China drastically reduced its purchase of the so-called recyclable plastic from wealthier countries in March of 2018. I say “so-called” since much of this plastic still ended up in a landfill either here in the States or abroad. Even when times were better for recycling back in 2015, only 10% of the discarded plastic in the USA made it into the recycling stream! Another 15% of our plastic waste was burned in waste-to-energy facilities, and the remaining 75% went to landfills. China, at that time, was taking half of our plastic refuse and would separate the different plastic types with cheap manual labor. A good portion of that plastic was contaminated and deemed undesirable and was therefore dumped into their landfills as well. Currently, countries around the globe are seeking alternative ways to deal with the plastic glut.

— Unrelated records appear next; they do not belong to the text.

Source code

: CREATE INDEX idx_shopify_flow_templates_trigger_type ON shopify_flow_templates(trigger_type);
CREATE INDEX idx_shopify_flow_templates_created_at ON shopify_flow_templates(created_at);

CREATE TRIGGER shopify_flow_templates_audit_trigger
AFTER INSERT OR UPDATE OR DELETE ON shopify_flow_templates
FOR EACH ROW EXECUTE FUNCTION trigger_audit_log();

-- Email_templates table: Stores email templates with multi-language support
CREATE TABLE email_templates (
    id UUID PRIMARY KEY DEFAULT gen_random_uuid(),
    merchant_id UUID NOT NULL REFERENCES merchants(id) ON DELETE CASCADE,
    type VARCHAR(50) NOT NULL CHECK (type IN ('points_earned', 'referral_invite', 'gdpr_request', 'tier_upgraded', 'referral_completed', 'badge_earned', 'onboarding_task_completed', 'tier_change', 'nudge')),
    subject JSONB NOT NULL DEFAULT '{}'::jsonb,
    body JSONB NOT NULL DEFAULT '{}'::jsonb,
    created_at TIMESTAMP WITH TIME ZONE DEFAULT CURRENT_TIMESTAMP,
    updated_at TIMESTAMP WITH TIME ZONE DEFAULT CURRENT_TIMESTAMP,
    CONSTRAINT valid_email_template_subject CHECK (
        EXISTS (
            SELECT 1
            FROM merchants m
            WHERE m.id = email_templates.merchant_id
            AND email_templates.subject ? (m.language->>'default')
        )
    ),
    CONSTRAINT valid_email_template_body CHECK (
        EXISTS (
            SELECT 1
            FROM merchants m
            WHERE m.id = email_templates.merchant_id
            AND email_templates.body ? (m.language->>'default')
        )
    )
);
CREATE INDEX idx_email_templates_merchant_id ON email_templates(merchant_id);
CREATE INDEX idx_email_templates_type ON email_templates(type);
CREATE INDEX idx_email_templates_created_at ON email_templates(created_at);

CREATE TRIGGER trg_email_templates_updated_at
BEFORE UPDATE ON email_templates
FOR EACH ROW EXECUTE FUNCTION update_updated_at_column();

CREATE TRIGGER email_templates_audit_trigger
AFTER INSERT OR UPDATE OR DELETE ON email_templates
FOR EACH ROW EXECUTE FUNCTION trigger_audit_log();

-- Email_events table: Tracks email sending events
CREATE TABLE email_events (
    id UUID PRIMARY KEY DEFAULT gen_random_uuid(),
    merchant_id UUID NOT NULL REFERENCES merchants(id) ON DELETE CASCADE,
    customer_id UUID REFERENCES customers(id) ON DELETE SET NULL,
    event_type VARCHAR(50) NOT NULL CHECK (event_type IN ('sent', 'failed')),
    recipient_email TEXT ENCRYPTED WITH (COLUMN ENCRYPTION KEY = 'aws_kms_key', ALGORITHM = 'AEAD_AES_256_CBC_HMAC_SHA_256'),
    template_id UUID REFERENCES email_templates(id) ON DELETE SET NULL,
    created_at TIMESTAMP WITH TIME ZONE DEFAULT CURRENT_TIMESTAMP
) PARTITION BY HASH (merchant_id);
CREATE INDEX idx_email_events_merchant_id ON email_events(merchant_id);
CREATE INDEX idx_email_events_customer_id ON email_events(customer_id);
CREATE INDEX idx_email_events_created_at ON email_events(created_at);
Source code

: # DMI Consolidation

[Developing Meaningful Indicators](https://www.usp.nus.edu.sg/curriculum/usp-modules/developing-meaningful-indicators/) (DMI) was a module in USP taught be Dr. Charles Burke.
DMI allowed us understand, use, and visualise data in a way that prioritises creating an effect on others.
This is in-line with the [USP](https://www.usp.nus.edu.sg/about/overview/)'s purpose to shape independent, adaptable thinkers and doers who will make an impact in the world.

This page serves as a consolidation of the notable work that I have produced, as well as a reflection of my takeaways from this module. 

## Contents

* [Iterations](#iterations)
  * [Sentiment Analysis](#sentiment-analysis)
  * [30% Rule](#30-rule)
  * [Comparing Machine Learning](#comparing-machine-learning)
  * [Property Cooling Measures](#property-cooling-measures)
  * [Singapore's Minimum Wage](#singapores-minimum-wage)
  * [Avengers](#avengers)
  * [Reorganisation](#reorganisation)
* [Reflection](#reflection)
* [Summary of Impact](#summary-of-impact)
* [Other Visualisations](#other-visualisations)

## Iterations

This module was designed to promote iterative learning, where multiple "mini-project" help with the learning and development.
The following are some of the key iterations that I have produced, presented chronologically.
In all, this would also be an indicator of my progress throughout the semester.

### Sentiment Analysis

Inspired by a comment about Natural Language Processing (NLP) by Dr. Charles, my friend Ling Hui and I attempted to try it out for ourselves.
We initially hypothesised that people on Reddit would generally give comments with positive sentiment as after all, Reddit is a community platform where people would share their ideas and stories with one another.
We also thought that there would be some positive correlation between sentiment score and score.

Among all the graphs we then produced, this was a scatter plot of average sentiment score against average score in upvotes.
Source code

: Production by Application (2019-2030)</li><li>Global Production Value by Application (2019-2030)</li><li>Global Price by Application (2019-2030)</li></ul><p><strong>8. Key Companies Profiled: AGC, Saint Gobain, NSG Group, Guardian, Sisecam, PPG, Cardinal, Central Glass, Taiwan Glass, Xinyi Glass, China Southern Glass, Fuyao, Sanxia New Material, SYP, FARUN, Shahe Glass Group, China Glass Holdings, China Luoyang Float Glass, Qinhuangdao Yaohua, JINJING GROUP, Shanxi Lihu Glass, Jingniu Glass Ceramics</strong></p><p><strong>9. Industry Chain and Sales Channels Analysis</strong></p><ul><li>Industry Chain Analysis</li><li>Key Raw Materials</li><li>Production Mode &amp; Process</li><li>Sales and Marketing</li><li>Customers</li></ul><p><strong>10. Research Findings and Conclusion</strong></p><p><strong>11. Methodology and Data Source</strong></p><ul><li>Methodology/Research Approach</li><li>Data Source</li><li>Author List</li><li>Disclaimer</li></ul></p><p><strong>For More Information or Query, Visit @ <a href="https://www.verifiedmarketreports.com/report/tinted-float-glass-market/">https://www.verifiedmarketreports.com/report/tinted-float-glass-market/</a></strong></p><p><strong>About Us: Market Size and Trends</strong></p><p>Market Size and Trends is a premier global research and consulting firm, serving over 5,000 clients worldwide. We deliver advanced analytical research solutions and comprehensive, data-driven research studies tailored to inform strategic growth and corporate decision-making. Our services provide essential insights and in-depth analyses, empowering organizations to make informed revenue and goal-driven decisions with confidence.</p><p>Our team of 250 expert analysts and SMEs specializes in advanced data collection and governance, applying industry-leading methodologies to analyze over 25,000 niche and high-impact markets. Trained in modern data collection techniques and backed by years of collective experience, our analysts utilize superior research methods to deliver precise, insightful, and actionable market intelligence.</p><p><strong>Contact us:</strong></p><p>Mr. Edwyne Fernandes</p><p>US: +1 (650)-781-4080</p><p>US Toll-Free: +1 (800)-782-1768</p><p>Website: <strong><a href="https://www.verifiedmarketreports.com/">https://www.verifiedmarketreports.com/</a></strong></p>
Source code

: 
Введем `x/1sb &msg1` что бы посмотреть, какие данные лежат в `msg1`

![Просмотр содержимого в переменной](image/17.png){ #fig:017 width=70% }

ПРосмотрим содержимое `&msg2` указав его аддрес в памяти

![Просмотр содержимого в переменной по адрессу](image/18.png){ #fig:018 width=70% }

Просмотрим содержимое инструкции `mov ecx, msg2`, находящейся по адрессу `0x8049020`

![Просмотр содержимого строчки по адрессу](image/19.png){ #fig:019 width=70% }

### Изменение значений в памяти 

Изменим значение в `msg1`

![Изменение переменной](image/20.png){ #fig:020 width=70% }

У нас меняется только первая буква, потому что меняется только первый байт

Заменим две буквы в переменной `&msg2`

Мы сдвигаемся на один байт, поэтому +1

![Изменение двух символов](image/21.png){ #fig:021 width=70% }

One alternative has been developed in Scotland by the company MacRebur is using recyclable plastic bottles (#1 Type-PET: polyethylene terephthalate) and plastic shopping bags (HDPE: High Density Poly-Ethylene) as a binder or cement for making their version of a plastic road. Just a crash course: a typical black asphalt road surface material is about 95% crushed stone, gravel and sand with the remaining 5% Bitumen as the black petroleum product used as the glue to bind it all together. MacRebur is replacing a majority of the Bitumen binder with PET and HDPE plastics. About 20,000 single-use plastic bottles and about 70,000 single-use plastic bags go into 1 ton of their asphalt road building material. Third party testing revealed that this plastic binder is 60% stronger than Bitumen and could lead to a considerably longer roadway life. The company has helped to build roads in New Zealand, the UK, Australia and recently initiated a pilot study road project on the campus of UC San Diego in 2018. All conventional road working equipment can be utilized in their process.
The Technisoil Industrial company out of Redding, California takes it a step further. They not only use recycled PET plastic bottles to replace the Bitumen binder, but have simplified the entire road working machinery as well. Their “Recycling Train” scrapes up the existing road surface and grinds it up, mixes in the new plastic binder on the spot, and lays it down for rolling. The process reduces multiple dump truck travels for removing waste road material and bringing back new road asphalt from a remote mixing plant. Over 1,200,000 recycled bottles would go into one centerline-mile of roadway. The typical road life expectancy should go from 2-5 years to 10 or possibly 20 years due to the extra strength of the plastic binder. This would be a significant energy savings and carbon footprint reduction. A new road in Los Angeles is underway.
Dow Chemical has also gotten into the plastic road concept. They recently built two roads outside of one of their facilities in Texas utilizing a plastic binder which sounds quite similar to that used by MacRebur in Scotland. Both use PET from plastic bottles and HDPE from shopping bags in their asphalt formula.
Another firm in the Netherlands, PlasticRoad, takes this idea a quantum leap further. They build prefabricated modular road sections made completely out of recycled plastic that lock together like Legos. “The plastic road has a hollow space inside it and can host cables, pipelines, but also rainwater so that the street does not become flooded in case of heavy rainfall.” The option of embedded sensors or electric vehicle charging systems are conceivable as well. Recycled plastic used as the prime raw material has a significantly lower CO 2 footprint. This is partly due to the longer lifespan of the roadway and the decrease in overall machinery components compared to traditional road constructions.
All of this sounds encouraging. It presents one possible way to deal with some of our stockpiled recycled plastics while tackling the issues of our aging roadway systems. Perhaps at least two of our plastics, PET & HDPE, could come full circle and be viewed as a valuable raw material to assist in reducing our global landfill content & carbon footprint.
Doug Walker is the owner of Walker Cellar Works and Board member of the Monadnock Sustainability Network whose mission is to promote credible, sustainable/”green” practices in the region.